Superannuation. It’s not the most exciting topic, but it’s a crucial one for anyone who wants to enjoy a comfortable retirement. Think of your super as a long-term investment in your future self, a nest egg that will provide financial security and freedom in your golden years.
While your employer contributes a percentage of your earnings to your super fund, it’s often not enough to achieve the retirement lifestyle you desire. The good news is that you have the power to boost your super and grow your retirement savings significantly.
Here are some strategies to help you feather your nest and embrace a future of financial freedom:
1. Understand Your Superannuation
Before you start making any changes, it’s essential to understand the basics of superannuation:
- How it Works: Your employer contributes a percentage of your earnings (currently 11.5% and rising to 12% on 1 July 2025) to your super fund. This money is invested on your behalf, with the aim of growing your savings over time.
- Investment Options: Most super funds offer a range of investment options, from low-risk to high-growth. Choose an option that aligns with your risk tolerance and investment timeframe.
- Fees and Charges: Super funds charge fees for managing your investments. Compare fees across different funds to ensure you’re getting the best value.

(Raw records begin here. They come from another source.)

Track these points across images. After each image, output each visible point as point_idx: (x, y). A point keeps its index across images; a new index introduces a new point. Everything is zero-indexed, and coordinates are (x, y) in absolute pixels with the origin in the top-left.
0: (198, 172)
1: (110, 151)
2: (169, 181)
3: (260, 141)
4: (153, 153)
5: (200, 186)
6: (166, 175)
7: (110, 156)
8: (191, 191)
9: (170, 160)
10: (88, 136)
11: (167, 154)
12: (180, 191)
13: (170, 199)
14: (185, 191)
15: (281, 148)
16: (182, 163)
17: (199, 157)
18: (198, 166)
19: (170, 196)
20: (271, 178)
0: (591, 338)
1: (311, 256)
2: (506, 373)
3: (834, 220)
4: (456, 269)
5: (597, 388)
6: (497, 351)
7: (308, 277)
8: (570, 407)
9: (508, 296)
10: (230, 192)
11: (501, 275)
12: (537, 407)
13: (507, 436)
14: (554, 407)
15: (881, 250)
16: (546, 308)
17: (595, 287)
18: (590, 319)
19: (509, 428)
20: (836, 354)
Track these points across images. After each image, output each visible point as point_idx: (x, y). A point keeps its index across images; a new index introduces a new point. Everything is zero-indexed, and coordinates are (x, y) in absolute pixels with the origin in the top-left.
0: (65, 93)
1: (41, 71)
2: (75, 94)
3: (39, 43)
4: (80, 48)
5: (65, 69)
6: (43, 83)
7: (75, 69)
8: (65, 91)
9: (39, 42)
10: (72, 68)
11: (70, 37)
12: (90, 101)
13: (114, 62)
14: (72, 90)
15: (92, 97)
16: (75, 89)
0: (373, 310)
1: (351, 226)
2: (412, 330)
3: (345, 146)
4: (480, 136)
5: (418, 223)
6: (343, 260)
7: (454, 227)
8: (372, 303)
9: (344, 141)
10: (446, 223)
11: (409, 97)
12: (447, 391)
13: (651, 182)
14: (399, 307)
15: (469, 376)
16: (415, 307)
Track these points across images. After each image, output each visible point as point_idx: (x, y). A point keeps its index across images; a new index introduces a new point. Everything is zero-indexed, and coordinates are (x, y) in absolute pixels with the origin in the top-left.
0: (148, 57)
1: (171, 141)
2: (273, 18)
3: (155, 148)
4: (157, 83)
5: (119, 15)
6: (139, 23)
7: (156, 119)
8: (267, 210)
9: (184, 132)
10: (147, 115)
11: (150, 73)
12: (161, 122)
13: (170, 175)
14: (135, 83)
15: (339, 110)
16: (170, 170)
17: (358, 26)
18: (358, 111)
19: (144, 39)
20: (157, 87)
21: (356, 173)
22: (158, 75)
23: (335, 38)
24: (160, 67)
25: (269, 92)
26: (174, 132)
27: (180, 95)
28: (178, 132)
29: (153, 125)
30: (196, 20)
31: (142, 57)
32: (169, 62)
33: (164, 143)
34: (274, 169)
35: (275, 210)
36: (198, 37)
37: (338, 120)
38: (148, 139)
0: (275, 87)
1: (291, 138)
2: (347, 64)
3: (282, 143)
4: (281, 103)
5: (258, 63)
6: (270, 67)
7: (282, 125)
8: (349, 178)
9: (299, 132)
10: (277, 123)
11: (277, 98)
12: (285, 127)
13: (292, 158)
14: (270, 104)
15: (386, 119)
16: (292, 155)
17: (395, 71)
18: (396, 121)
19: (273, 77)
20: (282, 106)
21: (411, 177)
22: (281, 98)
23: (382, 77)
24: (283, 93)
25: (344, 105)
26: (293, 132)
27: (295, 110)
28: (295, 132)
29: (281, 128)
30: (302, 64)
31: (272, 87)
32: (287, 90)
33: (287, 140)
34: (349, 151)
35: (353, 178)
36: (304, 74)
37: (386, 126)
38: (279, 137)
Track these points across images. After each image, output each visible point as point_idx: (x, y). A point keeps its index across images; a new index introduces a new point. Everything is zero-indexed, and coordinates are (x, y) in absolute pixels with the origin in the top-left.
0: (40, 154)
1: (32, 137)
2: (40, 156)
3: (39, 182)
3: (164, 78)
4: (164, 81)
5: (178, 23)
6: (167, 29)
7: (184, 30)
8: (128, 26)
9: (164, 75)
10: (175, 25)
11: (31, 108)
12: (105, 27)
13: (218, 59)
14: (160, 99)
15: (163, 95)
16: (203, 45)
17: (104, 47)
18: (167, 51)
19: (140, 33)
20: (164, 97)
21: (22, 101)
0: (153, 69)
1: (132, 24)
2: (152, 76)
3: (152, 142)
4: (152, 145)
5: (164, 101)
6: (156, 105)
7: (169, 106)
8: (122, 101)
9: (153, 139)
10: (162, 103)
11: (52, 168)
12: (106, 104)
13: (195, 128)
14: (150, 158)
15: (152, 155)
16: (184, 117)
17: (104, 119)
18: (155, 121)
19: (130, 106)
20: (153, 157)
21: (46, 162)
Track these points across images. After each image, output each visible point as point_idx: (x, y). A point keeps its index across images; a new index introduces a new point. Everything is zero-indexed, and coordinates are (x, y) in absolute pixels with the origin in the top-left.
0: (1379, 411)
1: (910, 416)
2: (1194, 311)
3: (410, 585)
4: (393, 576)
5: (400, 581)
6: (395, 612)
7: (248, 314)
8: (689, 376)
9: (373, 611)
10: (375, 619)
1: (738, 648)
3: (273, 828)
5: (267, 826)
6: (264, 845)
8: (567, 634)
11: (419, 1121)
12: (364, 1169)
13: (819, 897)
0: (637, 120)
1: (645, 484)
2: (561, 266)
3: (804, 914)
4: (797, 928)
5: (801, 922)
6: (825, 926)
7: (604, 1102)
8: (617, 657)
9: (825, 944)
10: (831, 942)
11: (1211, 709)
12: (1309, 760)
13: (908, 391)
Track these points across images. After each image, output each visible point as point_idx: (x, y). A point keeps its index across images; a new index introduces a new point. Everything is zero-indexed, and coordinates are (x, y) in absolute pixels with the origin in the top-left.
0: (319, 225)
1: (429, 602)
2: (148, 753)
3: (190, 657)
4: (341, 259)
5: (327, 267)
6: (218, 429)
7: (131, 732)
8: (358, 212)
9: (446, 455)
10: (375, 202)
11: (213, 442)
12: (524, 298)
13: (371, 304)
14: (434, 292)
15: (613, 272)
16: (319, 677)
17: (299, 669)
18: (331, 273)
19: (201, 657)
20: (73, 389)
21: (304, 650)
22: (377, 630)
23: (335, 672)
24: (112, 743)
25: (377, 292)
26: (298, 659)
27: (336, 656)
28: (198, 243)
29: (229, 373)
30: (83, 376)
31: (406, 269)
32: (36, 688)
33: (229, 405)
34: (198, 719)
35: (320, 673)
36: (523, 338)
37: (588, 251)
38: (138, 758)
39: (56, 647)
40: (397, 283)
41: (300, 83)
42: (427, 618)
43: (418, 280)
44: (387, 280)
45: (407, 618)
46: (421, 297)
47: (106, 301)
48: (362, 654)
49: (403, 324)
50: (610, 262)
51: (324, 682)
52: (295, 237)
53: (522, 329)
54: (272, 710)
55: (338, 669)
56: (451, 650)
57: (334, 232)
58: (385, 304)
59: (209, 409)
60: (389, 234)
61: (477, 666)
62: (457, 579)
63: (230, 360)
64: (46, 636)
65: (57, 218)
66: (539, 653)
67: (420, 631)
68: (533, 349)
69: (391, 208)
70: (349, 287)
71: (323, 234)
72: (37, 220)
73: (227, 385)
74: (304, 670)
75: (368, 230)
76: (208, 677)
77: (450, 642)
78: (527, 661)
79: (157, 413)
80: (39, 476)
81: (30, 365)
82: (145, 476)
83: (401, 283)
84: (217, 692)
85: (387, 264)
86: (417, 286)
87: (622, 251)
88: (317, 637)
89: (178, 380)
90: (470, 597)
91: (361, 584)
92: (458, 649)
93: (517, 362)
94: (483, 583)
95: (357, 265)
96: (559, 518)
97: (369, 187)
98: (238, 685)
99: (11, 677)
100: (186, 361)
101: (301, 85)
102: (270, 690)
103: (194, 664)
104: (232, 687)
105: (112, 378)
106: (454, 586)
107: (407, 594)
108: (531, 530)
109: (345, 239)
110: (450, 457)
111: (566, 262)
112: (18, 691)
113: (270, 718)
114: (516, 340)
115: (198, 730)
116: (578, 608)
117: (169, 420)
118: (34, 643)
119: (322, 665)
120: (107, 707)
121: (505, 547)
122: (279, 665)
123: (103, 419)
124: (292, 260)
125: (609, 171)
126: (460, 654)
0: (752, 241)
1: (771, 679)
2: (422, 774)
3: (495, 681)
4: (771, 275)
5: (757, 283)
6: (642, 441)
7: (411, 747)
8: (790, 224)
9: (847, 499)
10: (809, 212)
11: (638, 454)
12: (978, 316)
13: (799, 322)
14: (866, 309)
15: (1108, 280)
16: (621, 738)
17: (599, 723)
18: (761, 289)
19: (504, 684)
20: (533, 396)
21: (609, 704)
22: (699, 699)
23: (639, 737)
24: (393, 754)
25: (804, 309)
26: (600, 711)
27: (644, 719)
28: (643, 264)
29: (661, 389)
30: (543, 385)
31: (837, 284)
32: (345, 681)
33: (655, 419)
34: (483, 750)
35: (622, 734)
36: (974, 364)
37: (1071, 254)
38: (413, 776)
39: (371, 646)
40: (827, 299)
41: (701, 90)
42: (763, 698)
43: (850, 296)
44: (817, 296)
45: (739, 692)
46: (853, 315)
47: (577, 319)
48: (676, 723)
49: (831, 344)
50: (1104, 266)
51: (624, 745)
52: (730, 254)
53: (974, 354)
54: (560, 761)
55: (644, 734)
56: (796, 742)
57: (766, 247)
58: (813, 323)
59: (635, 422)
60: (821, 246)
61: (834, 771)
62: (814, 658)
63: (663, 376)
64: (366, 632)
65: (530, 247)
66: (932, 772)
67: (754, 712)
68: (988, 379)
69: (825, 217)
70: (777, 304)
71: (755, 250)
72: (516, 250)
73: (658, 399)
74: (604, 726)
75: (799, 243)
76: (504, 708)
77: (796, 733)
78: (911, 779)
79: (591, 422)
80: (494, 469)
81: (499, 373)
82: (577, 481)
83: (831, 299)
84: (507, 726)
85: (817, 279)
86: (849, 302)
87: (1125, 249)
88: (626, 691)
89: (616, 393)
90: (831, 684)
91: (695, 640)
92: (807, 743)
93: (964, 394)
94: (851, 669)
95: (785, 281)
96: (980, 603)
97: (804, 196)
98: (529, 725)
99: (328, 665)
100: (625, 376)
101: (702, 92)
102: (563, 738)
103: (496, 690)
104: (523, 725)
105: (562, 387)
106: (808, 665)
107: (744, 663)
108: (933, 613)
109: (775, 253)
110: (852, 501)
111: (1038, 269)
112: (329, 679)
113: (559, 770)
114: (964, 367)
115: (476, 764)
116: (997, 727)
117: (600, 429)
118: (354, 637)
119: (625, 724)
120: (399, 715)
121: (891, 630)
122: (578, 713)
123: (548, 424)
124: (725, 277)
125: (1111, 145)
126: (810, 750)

- Insurance: Many super funds offer insurance policies, such as life insurance and disability insurance, within your super account. Review your insurance needs and ensure you have adequate cover.
2. Maximise Employer Contributions
- Salary Sacrifice: One of the most effective ways to boost your super is through salary sacrificing. This involves contributing a portion of your pre-tax salary to your super fund. This reduces your taxable income, which can lead to significant tax savings.
- Check for Employer Matching: Some employers offer to match your personal super contributions up to a certain amount. Take advantage of this opportunity to maximise your savings.
3. Make Personal Contributions
Even small, regular personal contributions can make a big difference over time.
- Set up a regular contribution plan: Automate regular contributions to your super fund, even if it’s just a small amount each month.
- Make lump sum contributions: If you receive a bonus, tax refund, or inheritance, consider making a lump sum contribution to your super.
4. Consolidate Your Super Accounts
If you’ve had multiple jobs, you may have super spread across different accounts. Consolidating your super into one account can:
- Reduce fees: Paying multiple sets of fees can eat into your retirement savings.
- Simplify management: It’s easier to track your super and make investment decisions when it’s all in one place.
- Avoid lost super: Consolidating your accounts helps you keep track of your super and avoid losing it. However, check that you are not losing insurances you can’t get again before rolling your funds.
5. Review Your Investment Strategy
As you get closer to retirement, you may want to adjust your investment strategy to reduce risk and protect your savings.
- Consider your timeframe: If you’re further away from retirement, you may be able to take on more investment risk.
- Diversify your portfolio: Spread your investments across different asset classes to reduce risk.
- Seek professional advice: If you’re unsure about your investment strategy, consider seeking advice from a financial advisor.
6. Take Advantage of Government Incentives
The government offers various incentives to encourage people to save for retirement.
- Government co-contribution: If you’re a low- or middle-income earner, you may be eligible for a government co-contribution to your super.
- Spouse contributions: You can make contributions to your spouse’s super account and potentially receive a tax offset.
7. Plan for Your Retirement Lifestyle
Think about the kind of lifestyle you want to enjoy in retirement and estimate how much income you’ll need to support it. This will help you determine how much you need to save in your super.
8. Don’t Forget About Insurance
Insurance through your super fund can provide valuable protection for you and your family. Review your insurance needs regularly and ensure you have adequate cover.
9. Stay Engaged with Your Super
Don’t just set and forget your super! Regularly review your account, track your investment performance, and make adjustments as needed.
10. Seek Professional Advice
A financial advisor can help you develop a personalised superannuation strategy, choose the right investment options, and maximise your retirement savings.
Boosting your super is a proactive step towards securing your financial future and enjoying a comfortable retirement. By understanding your superannuation, maximising contributions, and making smart investment choices, you can build a nest egg that will allow you to live your best life in your golden years.